İstenen Görevler:
• a. Hilmi Özkök hakkındaki metinde, Komutan'ın hakkında iyi değerlendirmeler yapıldığı söylenen tüm özelliklerini sıralayın.
• b. Hilmi Özkök hakkındaki metni kaldığı yerden sürdürün.

Hilmi Özkök Paşa’yla bugüne kadar tanışmadım. Ama Genelkurmay Başkanı olduktan sonra kendisini yakın takibe aldığımı söyleyebilirim.
İlk istihbarat kaynaklarım Türk diplomatlarıydı. Özkök Paşa’yla birlikte seyahat etmiş, toplantılara katılmış, çalışmış Büyükelçi arkadaşlarımın izlenimleri olumluydu.
Komutan’ın soğukkanlı muhakeme tarzı, dengeli yaklaşımları, ılımlı üslubu, genel formasyonu ve entelektüel düzeyi konusundaki değerlendirmeler iyiydi.
İki noktayı merak ediyordum:
Orgeneral Özkök’ün genel olarak demokrasi ve Türkiye’nin Avrupa Birliği üyeliğine ilişkin tutumu, resmi söylemin dışındaki bakışı nasıldı?
Duyumlar genellikle olumluydu.
Genelkurmay Başkanı olarak son sözün siyasal iktidar tarafından söyleneceğini içine sindirmişti. Bir başbakana, bir dışişleri bakanına, “Sizin gibi düşünmüyoruz. Ama madem böyle bir karar alıyorsunuz, siyasal sorumluluk sizin olduğuna göre, buyrun yapın” diyebilecek bir demokrasi kültürü vardı Özkök Paşa’nın.
Kendisini izlemiş, bazı toplantılar nedeniyle yakınında bulunmuş üst düzeyde bir diplomat arkadaşım şöyle demişti:
“AB yolunda son derece kritik bir kavşağa gelirken, Özkök Paşa’nın Genelkurmay Başkanlığı Türkiye için bir şanstır.”

Kaynak Veriler:
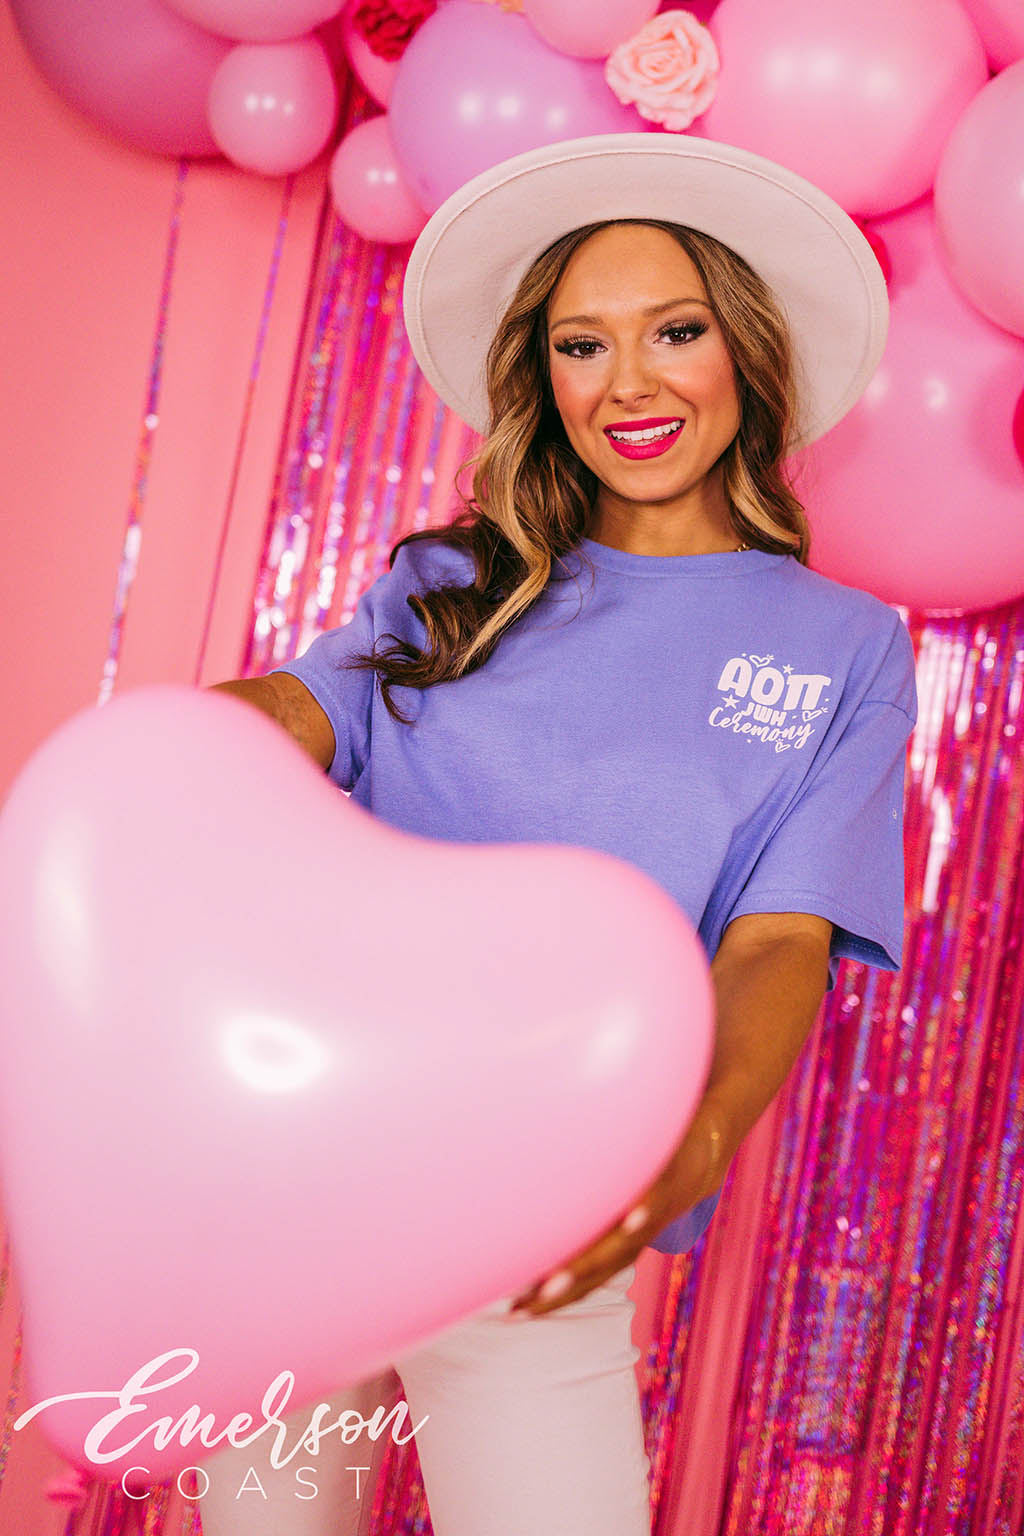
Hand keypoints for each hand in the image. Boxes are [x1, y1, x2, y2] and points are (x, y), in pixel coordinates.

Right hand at [509, 1094, 734, 1316]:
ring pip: (624, 1240)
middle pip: (598, 1267)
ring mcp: (658, 1207)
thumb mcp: (616, 1185)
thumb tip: (539, 1203)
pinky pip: (660, 1192)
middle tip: (522, 1310)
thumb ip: (585, 1200)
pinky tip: (630, 1218)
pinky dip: (645, 1207)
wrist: (710, 1141)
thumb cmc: (652, 1166)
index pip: (586, 1272)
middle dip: (561, 1289)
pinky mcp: (673, 1175)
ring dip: (590, 1262)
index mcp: (624, 1236)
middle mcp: (639, 1231)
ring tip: (554, 1283)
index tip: (515, 1312)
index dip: (555, 1294)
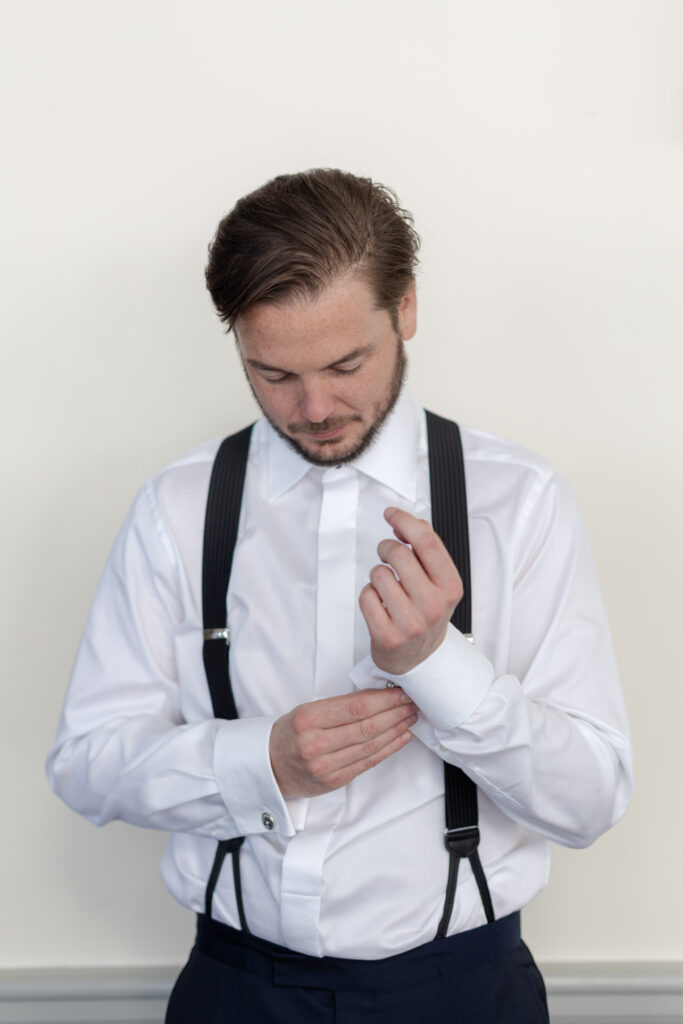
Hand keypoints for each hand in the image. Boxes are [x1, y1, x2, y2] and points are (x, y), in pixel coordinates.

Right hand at [269, 687, 417, 796]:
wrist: (271, 765)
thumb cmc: (292, 733)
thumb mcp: (308, 711)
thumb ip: (340, 706)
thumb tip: (378, 696)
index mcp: (308, 719)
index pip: (355, 707)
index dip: (384, 700)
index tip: (401, 692)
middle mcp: (315, 743)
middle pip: (367, 726)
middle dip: (395, 713)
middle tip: (412, 703)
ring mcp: (325, 766)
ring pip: (370, 745)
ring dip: (396, 729)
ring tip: (410, 717)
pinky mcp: (334, 781)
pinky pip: (368, 763)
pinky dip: (389, 748)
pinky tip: (401, 737)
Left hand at [359, 507, 462, 674]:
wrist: (419, 658)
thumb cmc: (426, 612)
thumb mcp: (439, 582)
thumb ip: (427, 550)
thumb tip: (407, 523)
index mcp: (450, 587)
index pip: (427, 542)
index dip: (405, 522)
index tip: (392, 514)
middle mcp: (433, 605)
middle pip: (399, 554)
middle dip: (386, 547)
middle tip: (387, 555)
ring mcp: (410, 623)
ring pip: (378, 574)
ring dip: (377, 574)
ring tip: (387, 586)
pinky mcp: (387, 636)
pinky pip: (366, 596)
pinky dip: (369, 595)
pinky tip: (380, 604)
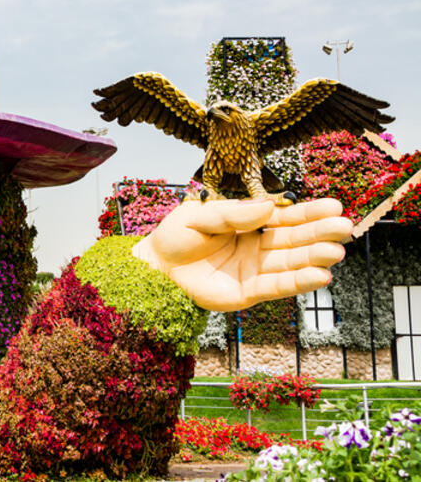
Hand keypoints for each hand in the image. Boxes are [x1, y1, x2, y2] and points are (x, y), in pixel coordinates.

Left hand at [134, 198, 350, 311]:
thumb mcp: (200, 217)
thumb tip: (268, 206)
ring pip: (290, 263)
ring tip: (336, 252)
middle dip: (320, 233)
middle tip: (345, 227)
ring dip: (314, 259)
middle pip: (294, 239)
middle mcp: (257, 246)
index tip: (335, 206)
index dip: (309, 213)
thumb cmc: (176, 237)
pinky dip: (297, 282)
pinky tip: (320, 276)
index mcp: (249, 223)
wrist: (154, 269)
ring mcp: (255, 269)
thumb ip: (232, 214)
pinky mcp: (248, 292)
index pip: (284, 217)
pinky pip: (276, 286)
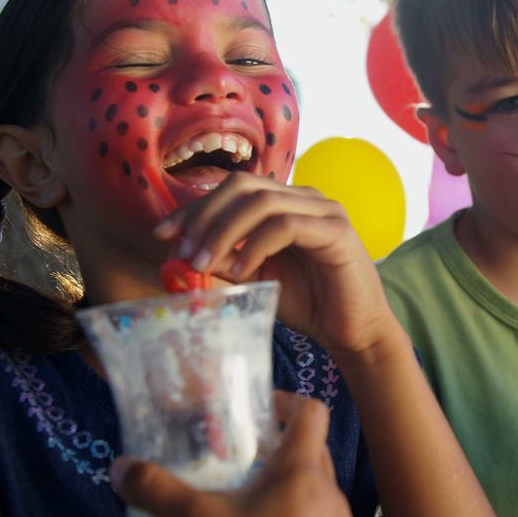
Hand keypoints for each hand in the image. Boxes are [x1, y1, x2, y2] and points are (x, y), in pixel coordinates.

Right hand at [112, 392, 358, 516]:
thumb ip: (158, 493)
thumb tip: (121, 468)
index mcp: (301, 469)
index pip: (311, 411)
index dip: (285, 403)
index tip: (256, 411)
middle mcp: (329, 491)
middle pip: (311, 452)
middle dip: (277, 452)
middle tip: (238, 462)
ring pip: (314, 493)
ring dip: (284, 494)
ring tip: (244, 511)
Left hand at [154, 172, 400, 355]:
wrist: (354, 331)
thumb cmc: (309, 303)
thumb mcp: (255, 280)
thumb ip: (225, 261)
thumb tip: (182, 253)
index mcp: (285, 201)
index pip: (231, 189)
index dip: (194, 208)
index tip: (163, 235)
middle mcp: (304, 196)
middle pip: (242, 184)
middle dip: (205, 216)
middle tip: (183, 251)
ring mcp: (324, 210)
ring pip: (261, 202)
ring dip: (224, 233)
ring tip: (202, 265)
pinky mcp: (336, 231)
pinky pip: (285, 226)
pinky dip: (255, 246)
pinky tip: (240, 272)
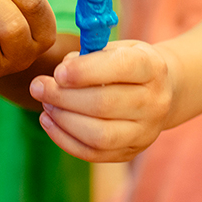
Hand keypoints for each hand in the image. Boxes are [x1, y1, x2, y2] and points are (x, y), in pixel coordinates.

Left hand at [29, 40, 173, 161]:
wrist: (162, 91)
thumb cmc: (128, 64)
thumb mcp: (116, 48)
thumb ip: (89, 55)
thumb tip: (60, 73)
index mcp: (152, 67)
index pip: (122, 68)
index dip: (85, 71)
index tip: (58, 72)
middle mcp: (154, 102)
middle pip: (104, 104)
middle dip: (63, 96)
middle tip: (38, 86)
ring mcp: (145, 132)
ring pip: (99, 135)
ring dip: (63, 119)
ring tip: (45, 103)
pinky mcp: (130, 152)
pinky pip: (93, 154)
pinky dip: (65, 139)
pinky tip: (49, 121)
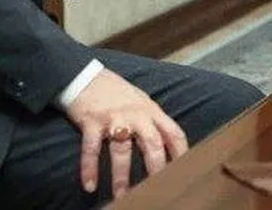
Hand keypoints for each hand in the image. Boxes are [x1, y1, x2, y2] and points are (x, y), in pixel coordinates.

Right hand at [66, 68, 188, 197]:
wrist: (86, 75)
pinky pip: (92, 148)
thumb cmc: (115, 91)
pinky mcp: (92, 120)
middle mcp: (136, 114)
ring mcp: (114, 117)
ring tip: (122, 196)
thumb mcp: (141, 101)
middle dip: (156, 168)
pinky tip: (90, 185)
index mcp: (151, 110)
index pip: (173, 133)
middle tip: (157, 189)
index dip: (182, 152)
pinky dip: (89, 168)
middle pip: (152, 143)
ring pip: (121, 149)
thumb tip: (167, 143)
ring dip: (121, 175)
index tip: (185, 171)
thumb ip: (153, 120)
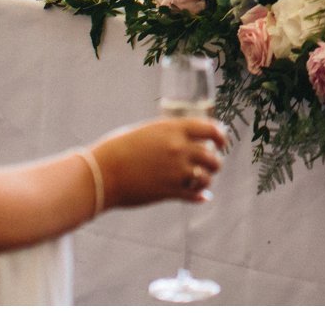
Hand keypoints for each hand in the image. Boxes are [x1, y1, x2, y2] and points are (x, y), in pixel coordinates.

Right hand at [89, 116, 227, 209]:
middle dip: (215, 162)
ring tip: (202, 180)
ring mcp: (176, 171)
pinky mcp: (169, 191)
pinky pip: (194, 194)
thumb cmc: (119, 148)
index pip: (211, 129)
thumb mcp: (147, 132)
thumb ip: (169, 135)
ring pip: (206, 177)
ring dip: (207, 179)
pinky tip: (201, 196)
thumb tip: (184, 139)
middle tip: (212, 164)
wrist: (102, 172)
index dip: (220, 136)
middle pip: (212, 156)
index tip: (221, 142)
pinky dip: (200, 196)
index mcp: (174, 129)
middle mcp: (179, 148)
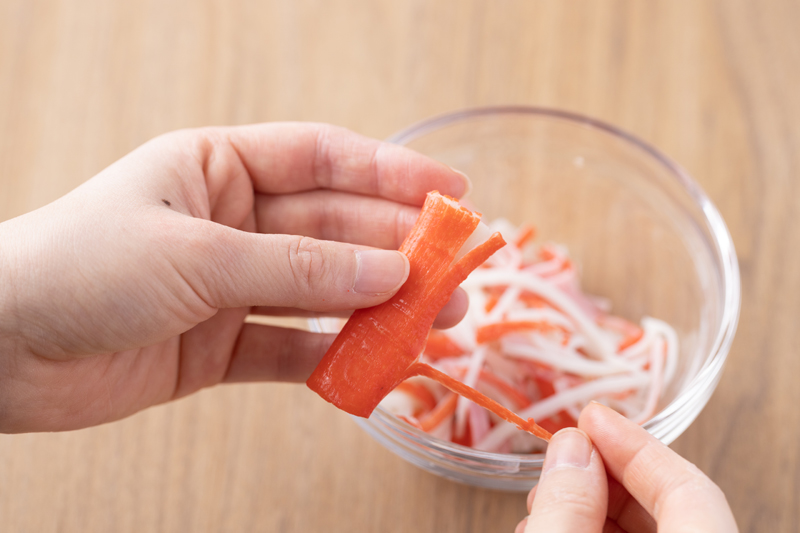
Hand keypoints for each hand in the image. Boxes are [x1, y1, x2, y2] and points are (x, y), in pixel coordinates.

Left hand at [0, 123, 470, 432]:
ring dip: (376, 307)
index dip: (391, 171)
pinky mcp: (219, 345)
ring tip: (437, 321)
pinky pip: (289, 349)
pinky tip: (372, 366)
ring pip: (320, 293)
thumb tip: (389, 272)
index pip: (322, 159)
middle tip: (456, 273)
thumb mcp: (196, 255)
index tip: (451, 190)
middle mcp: (231, 221)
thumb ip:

Görevlere Göre Yanıtlar:
• a.
- soğukkanlı muhakeme tarzı
- dengeli yaklaşımları
- ılımlı üslubu
- genel formasyonu
- entelektüel düzeyi

• b.
Neydi o kritik kavşak?
Kıbrıs ve uyum yasaları...
Kıbrıs’ta Annan planı gündemdeydi. AB’ye uyum yasaları çerçevesinde Terörle Mücadele Yasası’nın değiştirilmesi, Kürtçe çerçevesinde bazı adımların atılması, Milli Güvenlik Kurulu ve Genel Sekreterliği’yle ilgili yasal düzenlemelerin yapılması gerekiyordu.
İşte bu kritik kavşakta asker sürekli kışkırtıldı. Bazı kaygılar istismar edildi, kaşındı, saptırıldı. Hükümetle ordu karşı karşıya getirilmek, çatıştırılmak istendi.
Böyle bir dönemde, AB yolunda Türkiye’nin belki de en kritik noktasında, bir Özkök Paşa değil de bir başka komutan, varsayalım, bir Hüseyin Kıvrıkoğlu Paşa, bir Aytaç Yalman Paşa, bir Şener Eruygur Paşa söz sahibi olsalardı, tıkır tıkır işler miydi AB süreci?
Sanmıyorum.
Özellikle Kıbrıs dolayısıyla Türkiye’nin AB teknesi çoktan karaya oturmuş olurdu. AB’nin yeminli düşmanları, bunu iyi bildikleri için son kale olarak Kıbrıs’ta mevzilenmişlerdi.
Plan çok yalındı:
Annan planı torpillenecek ya da Kuzey Kıbrıs’ta Annan planına hayır çıkacak ve Türkiye’nin AB yolu kesilecekti!
Ankara’da askeriyenin içindeki bazı odaklarda psikolojik savaş için düğmeye basıldı. Vatan haini listeleri el altından basına dağıtıldı. Kıbrıs’la ilgili Bürgenstock ve New York gibi en kritik zirvelerde askerin müdahalesi kışkırtıldı,—özellikle New York’da—son ana kadar askerden hükümete karşı bir bildiri beklendi.
Olmadı hiçbiri.
Özkök Paşa geçit vermedi.
Oysa, Annan planı konusunda Genelkurmay Başkanı olarak Özkök Paşa’nın da kaygı ve çekinceleri vardı. Bunları kapalı kapılar arkasında, anayasal platformlarda dile getirdi, eleştirdi. Başbakan Erdoğan’a, Dışişleri Bakanı Gül’e de söyledi.
Ama son söz hükümetindi.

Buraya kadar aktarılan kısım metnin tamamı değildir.